Durant ces quelques années qui précédèrent la grande crise, j’avais pris une décision qui me fit à jamais considérer comme frivole par mes ennemis, et qui était en partie calculée pour le faire, et pour parer ainsi toute attaque. J’étais allé passer quelques mois en Grèce. La politique, en apparence du moins, n’eut aucune part dans ce voyage. Ce fut une excursion de plaisir et d’étude : j’en rapportai quelques coupes gravées, et des livres que je partageai avec Plotine. J’y reçus, de tous mes honneurs officiels, celui que j’ai accepté avec la joie la plus pure : je fus nommé archonte d’Athènes. Je m’accordai quelques mois de travaux et de délices faciles, de promenades au printemps sur des collines semées d’anémones, de contact amical avec le marbre nu. À Chéronée, où j’étais allé m’attendrir sur les antiques couples d’amis du Bataillon Sacré, je fus deux jours l’hôte de Plutarque. J’avais eu mon Bataillon Sacré bien à moi, mais, comme il m’arrive souvent, ma vie m’émouvait moins que l’histoire. J’eus des chasses en Arcadie ; je priai à Delphes. À Sparte, au bord de l’Eurotas, des bergers m’enseignèrent un air de flûte très ancien, étrange chant d’oiseau. Près de Mégare, il y eut une noce paysanne qui dura toute la nuit ; mes compagnons et moi, nous osâmes nous mêler aux danses, ce que nous eussent interdit les lourdes mœurs de Rome.

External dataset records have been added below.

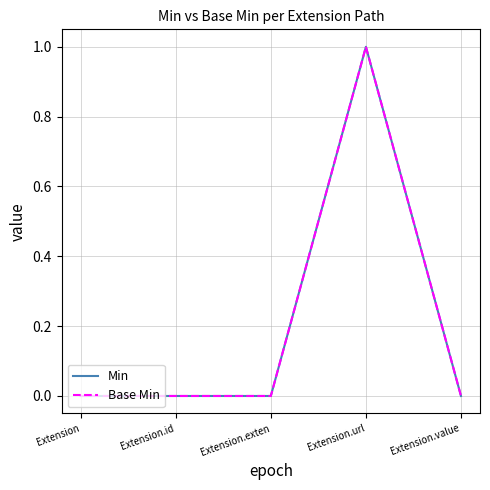

True or false: Min and Base Min cross at least once.

False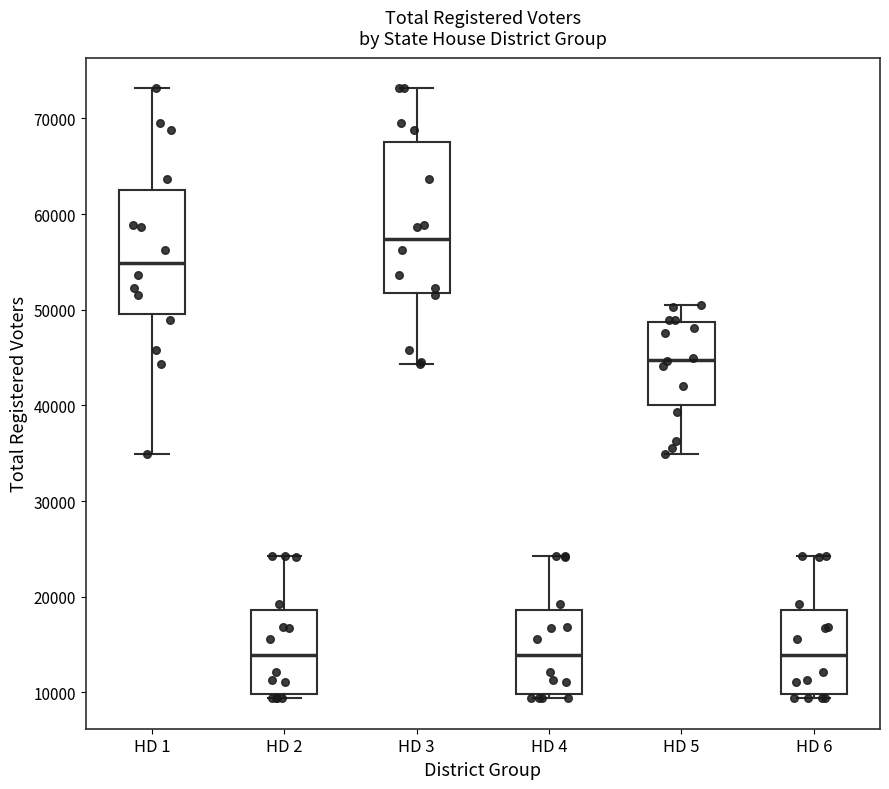

Reading left to right, read every box against the y-axis: the position of its median line, the range the box covers, and the ends of its whiskers. The values are not printed on the chart, so give them approximately, as read against the axis.

HD 1: median 55000, box 50000 to 62000, whiskers 35000 to 73000
HD 2: median 14000, box 10000 to 19000, whiskers 9000 to 24000
HD 3: median 57000, box 52000 to 68000, whiskers 44000 to 73000
HD 4: median 14000, box 10000 to 19000, whiskers 9000 to 24000
HD 5: median 45000, box 40000 to 49000, whiskers 35000 to 51000
HD 6: median 14000, box 10000 to 19000, whiskers 9000 to 24000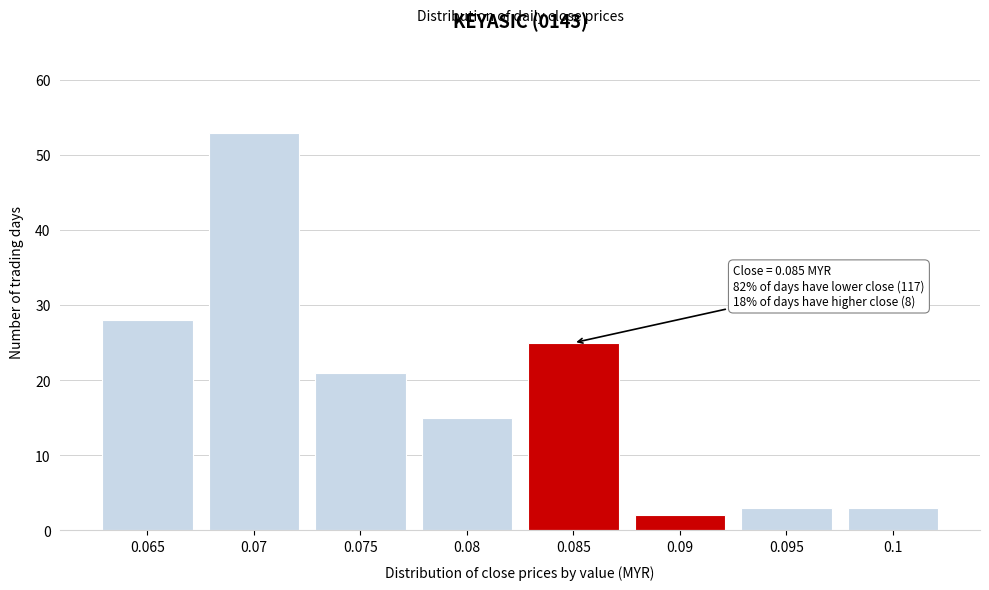

Reading left to right, extract all data points from this chart.

0.065=28	0.07=53	0.075=21	0.08=15	0.085=25	0.09=2	0.095=3	0.1=3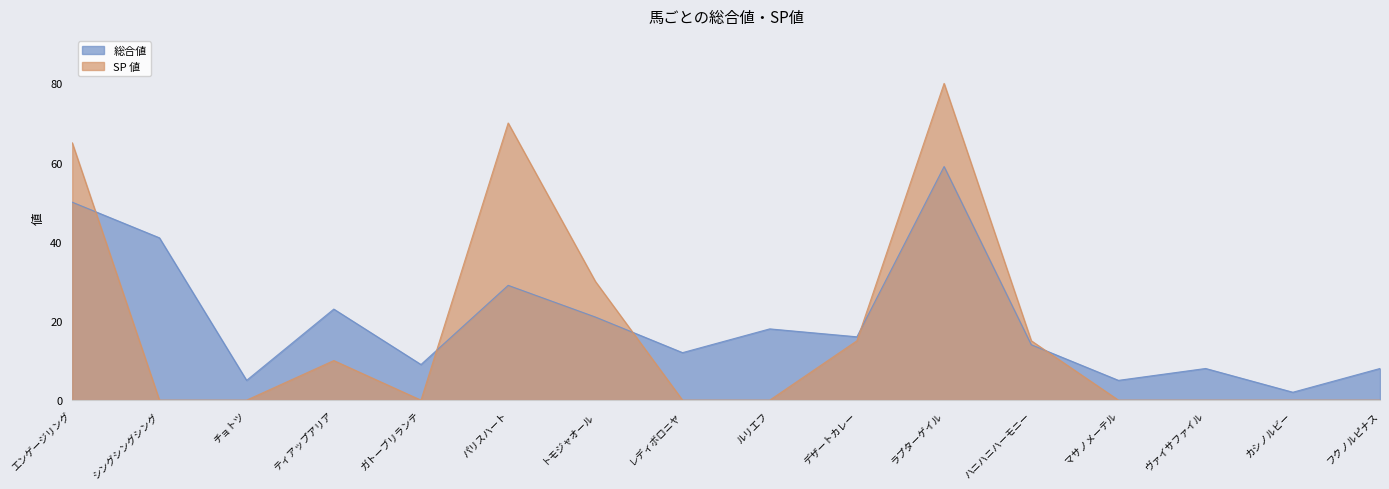

True or false: SP 値 and 総合値 intersect in this chart.

True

Les traces de nos crimes restaient partout visibles : les murs de Corinthe ruinés par Mummius, et les places laissées vides au fond des sanctuaires par le rapt de statues organisé au cours du scandaleux voyage de Néron. La Grèce appauvrie continuait dans une atmosphère de grâce pensive, de subtilité claire, de volupté sage. Rien n’avait changé depuis l’époque où l’élève du rhéteur Isée avait respiré pour la première fois cette odeur de miel chaud, de sel et de résine ; rien en somme n’avait changé depuis des siècles. Le sable des palestres était toujours aussi blond qu’autrefois ; Phidias et Socrate ne les fréquentaient plus, mais les jeunes hommes qui s’y exerçaient ressemblaient encore au délicieux Charmide. Il me semblait parfois que l’esprit grec n’avait pas poussé jusqu’à leurs extrêmes conclusions les prémisses de son propre génie : les moissons restaient à faire ; les épis mûrs au soleil et déjà coupés étaient peu de chose à côté de la promesse éleusinienne du grain caché dans cette belle terre. Même chez mes sauvages ennemis sarmates, j’avais trouvé des vases au pur profil, un miroir orné d’une image d’Apollon, des lueurs grecques comme un pâle soleil sur la neige. J’entrevoyais la possibilité d’helléniser les barbares, d’atticiser Rome, d’imposer doucement au monde la seule culture qui se soit un jour séparée du monstrueux, de l’informe, de l’immobile, qui ait inventé une définition de la méthode, une théorie de la politique et de la beauté. Le dédain léger des Grecs, que je n’ai jamais cessé de sentir sous leurs plus ardents hommages, ne m’offensait pas ; je le trouvais naturel ; quelles que fussent les vertus qui me distinguaient d’eux, je savais que je serais toujours moins subtil qu’un matelot d’Égine, moins sage qu’une marchande d’herbes de l’Agora. J’acceptais sans irritation les complaisances un peu hautaines de cette race fière ; j’accordais à tout un peuple les privilèges que j’ai toujours si facilement concédés aux objets aimés. Mais pour laisser aux Grecs le temps de continuer, et de parfaire, leur œuvre, quelques siècles de paix étaient nécessaires, et les calmes loisirs, les prudentes libertés qu’autorise la paix. La Grèce comptait sur nous pour être ses gardiens, puisque enfin nous nous prétendons ses maîtres. Je me promis de veiller sur le dieu désarmé.